Anal Stage - between the ages of 1 and 3 years, toilet training brings a focus on satisfaction derived from defecation.
Phallic Stage - from the age of 3 to around 6 years, one’s self-awareness brings about an interest in the genitals, which become the main erogenous zone during this stage.
The birth of a sister and behavior described by Max Graf occurred whilst Little Hans was experiencing the phallic stage. According to Freud’s theory, his preoccupation with male genitals at this age could be understood in terms of the focus that they attracted during this stage. During the phallic stage, Freud also believed that he demonstrated signs of an Oedipus Complex, whereby the love and attention provided by the mother leads to a child’s resentment of their father, who threatens to steal the affection away from them. They may fear that the father will eliminate the threat that they pose by castrating them, leading to castration anxiety.
Freud interpreted Little Hans’ fantasy involving the two giraffes symbolically. As his father was absent for periods of time, Little Hans was allowed to sleep in his parents’ bed. Freud saw the crumpled giraffe as representing the boy’s mother - he attempted to steal her away from the other giraffe, who denoted his father, and was met with cries of opposition.
This view was further supported by a conversation in which Little Hans referred to his father as “grandfather”, envisaging himself replacing him as the paternal figure and the focus of the mother’s affection.
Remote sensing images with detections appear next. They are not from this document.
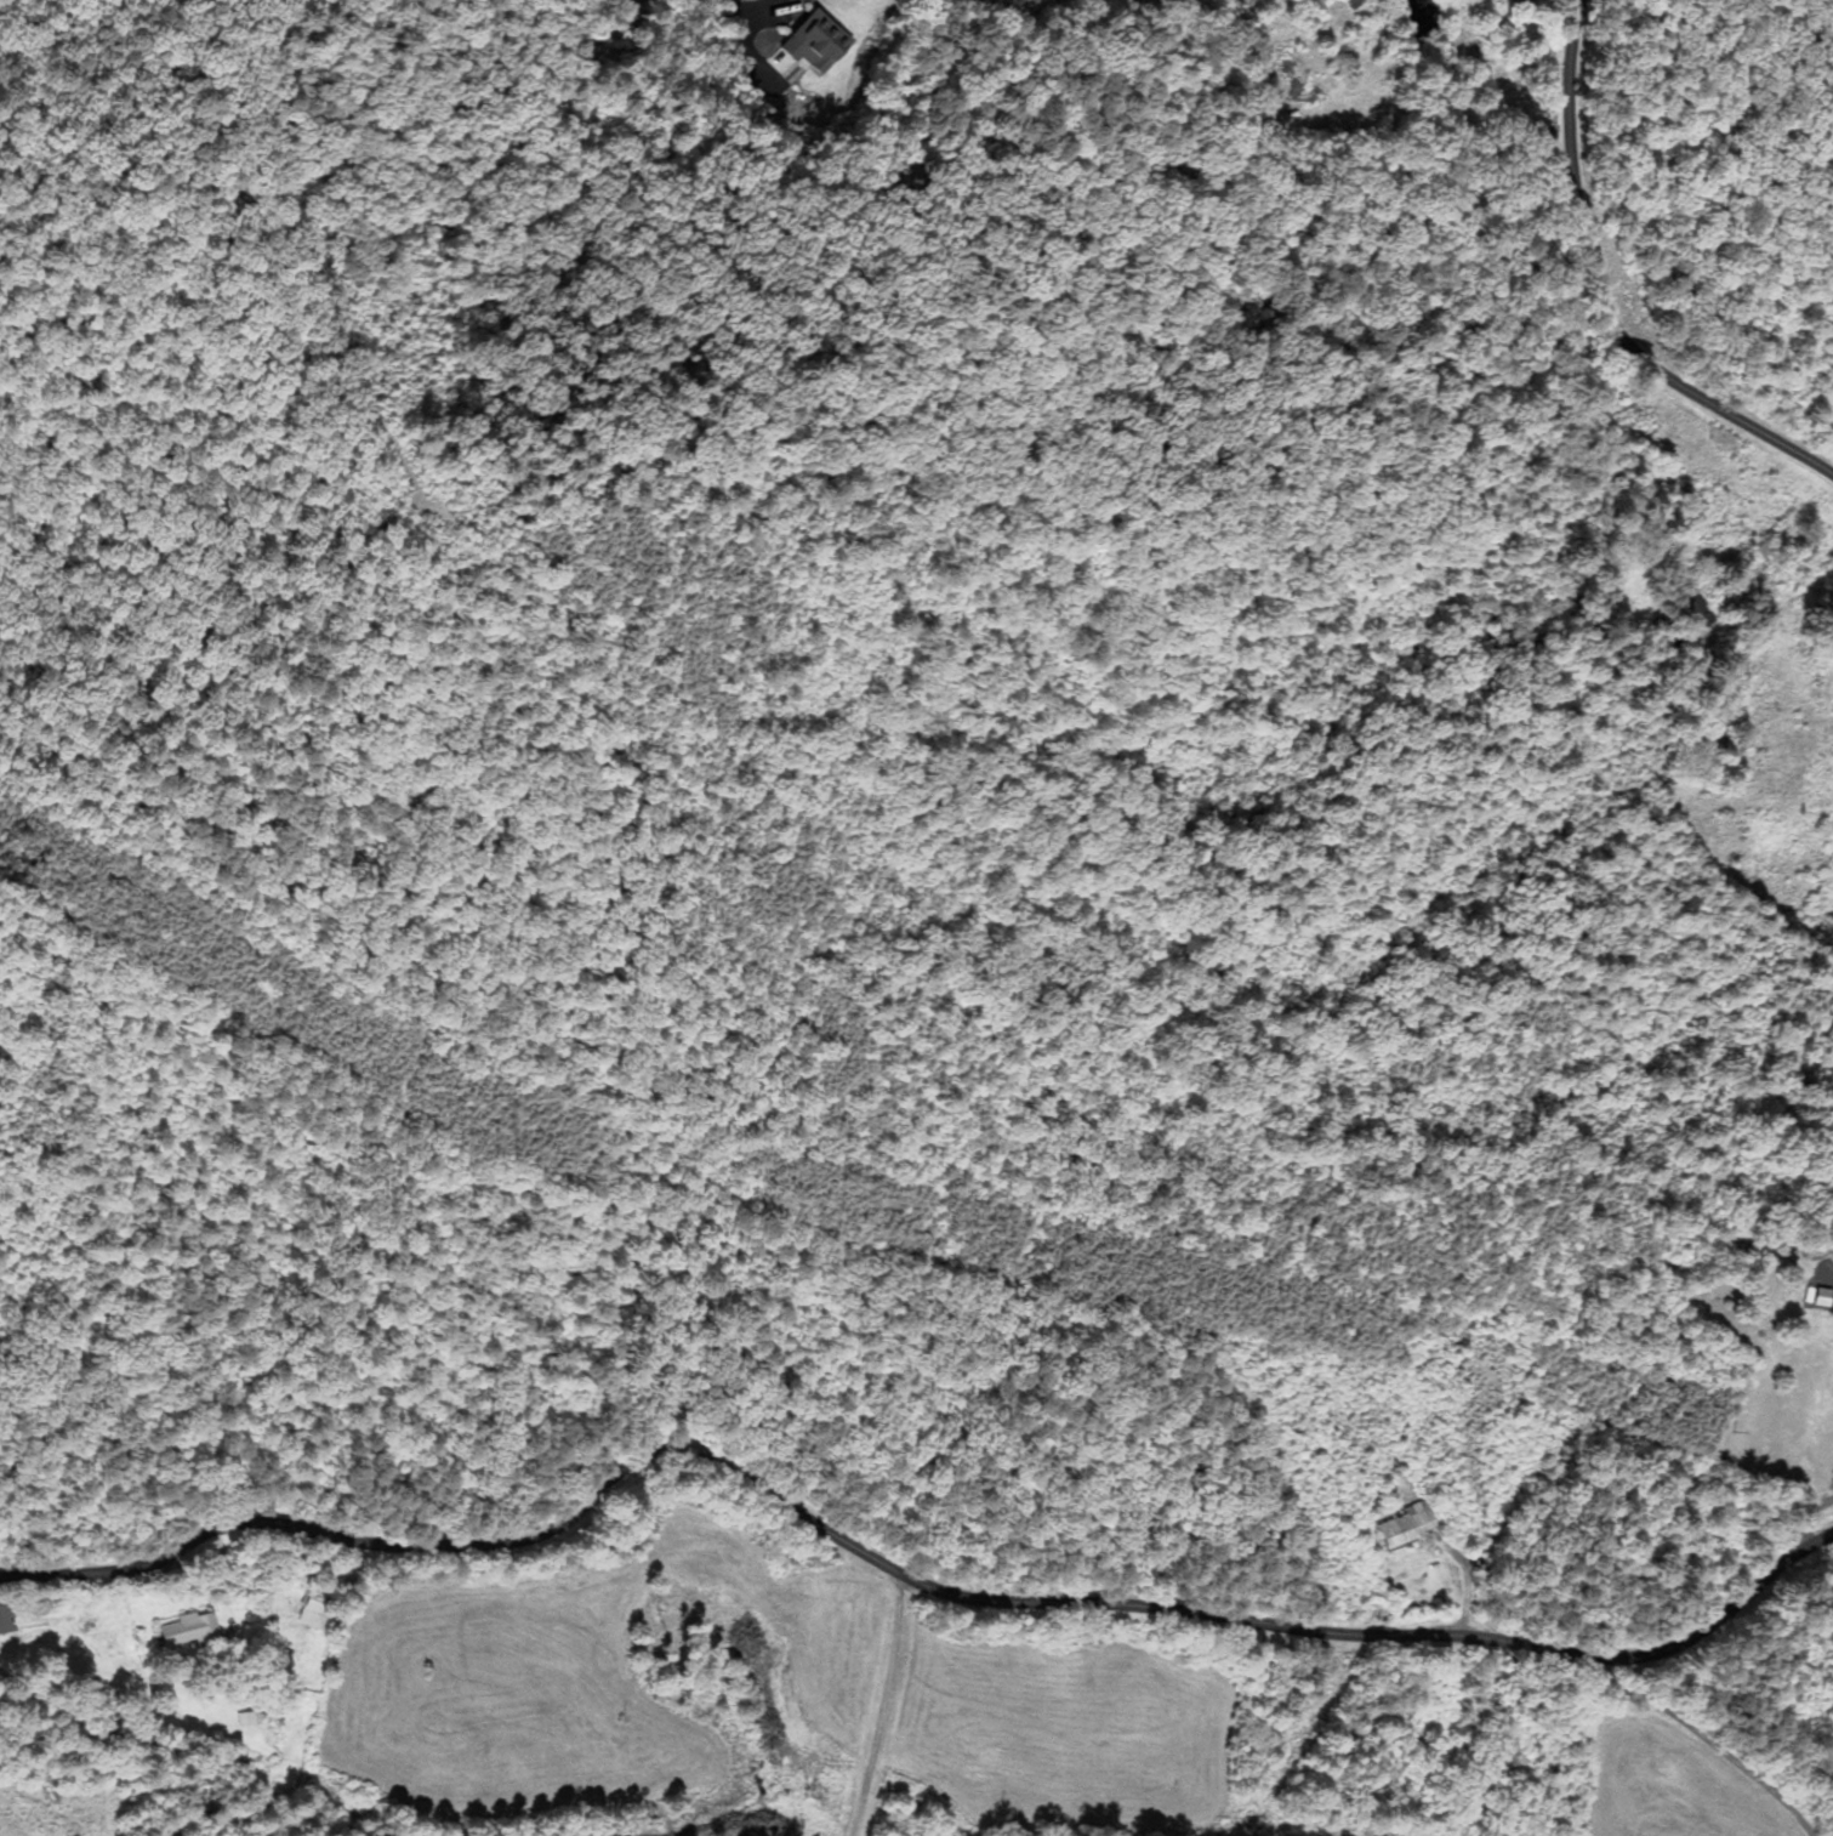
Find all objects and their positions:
road: (765, 2)
building: (808, 44)
road: (1602, 290)
building: (1409, 1526)
road: (899, 1566)
building: (4, 1620)
building: (192, 1632)
road: (877, 1702)
road: (1705, 1730)

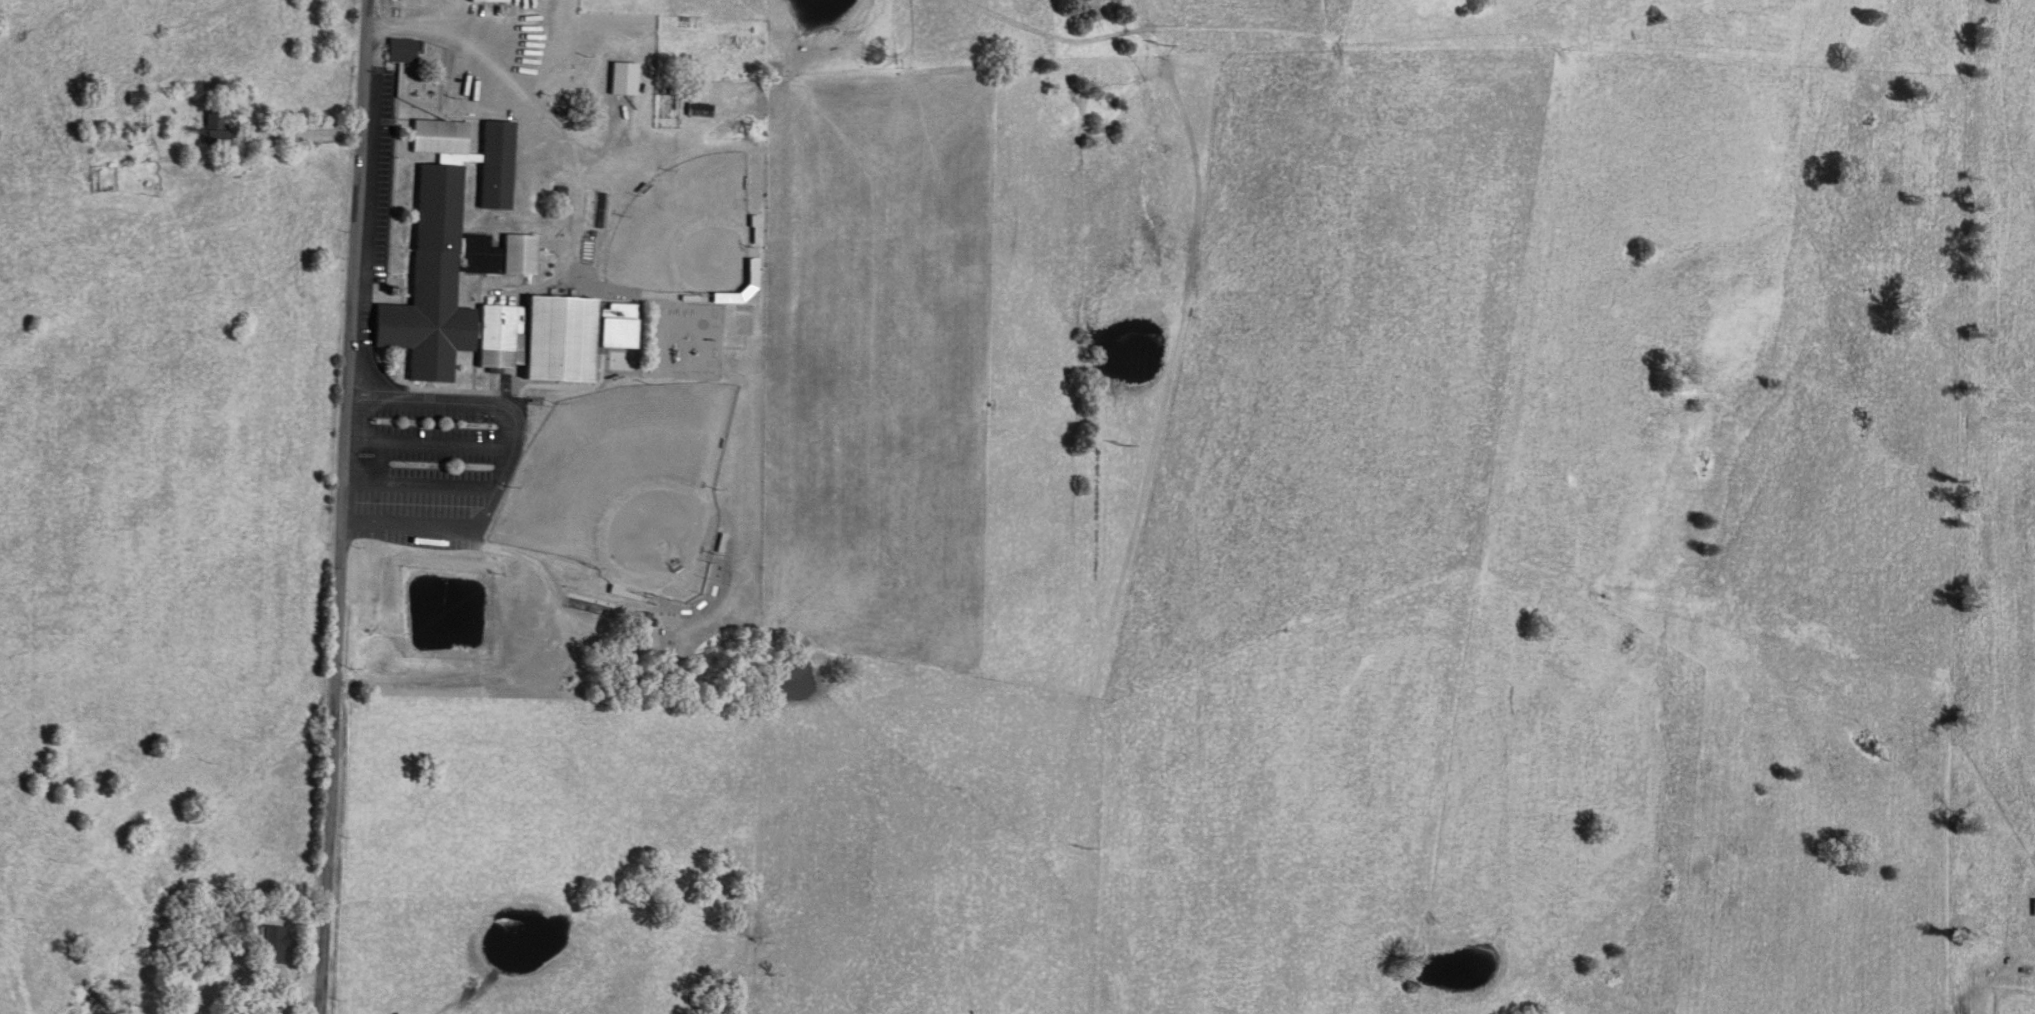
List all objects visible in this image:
building: (492, 3)
building: (399, 49)
building: (621, 76)
building: (212, 124)
park: (690, 234)
building: (446, 241)
building: (480, 253)
building: (523, 256)
building: (614, 324)
building: (543, 337)
park: (628, 488)
road: (339, 507)
building: (644, 617)
building: (275, 944)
Little Hans’ fear of horses could also be understood in symbolic terms. Freud felt that the large genitals of the animals led to him experiencing the displacement of a fear of his father onto the horses. The black surrounding their eyes reminded Little Hans of his father, with their blinkers resembling the man’s glasses.
According to Freud’s psychoanalyst daughter, Anna Freud (1895-1982), in The Ego and the Mechanism of Defence (1936), the conflict between the father and son in competition for the affection of the mother may be resolved through a defence mechanism process known as identification with the aggressor. Through such a process, the child believes that they can appease the father by adopting his behavioral characteristics in the hope that a similarity between the two will reduce any potential conflict.2
Freud and Graf noted how Little Hans’ fear of horses was reduced with his description of a fantasy which suggested the resolution of his castration anxiety, and with his acceptance of an Oedipus Complex, with his admission in another fantasy that he would like to replace his father and have children with his mother.
Little Hans visited Freud at the age of nineteen and his was described by Freud to be healthy, suggesting the long-term resolution of his fear. He (Herbert Graf) would go on to develop a successful career as an opera director. Graf died in Geneva in 1973.
Freud’s interpretation of the case of Little Hans and his use of the boy’s experiences to support his theories of psychosexual development have been criticised by psychologists more recently. Jerome Wakefield applied John Bowlby’s theory of attachment to Little Hans’ giraffe fantasy, proposing that it was symbolic not only of his parents but also of the competition between him and his younger sister for the attention of their mother (Wakefield, 2007).3
The process by which Freud obtained evidence to support his ideas has also been questioned. The case is based in part on letters from a person who Freud believed Little Hans feared and resented, raising questions as to how frank the conversations between father and son could have been.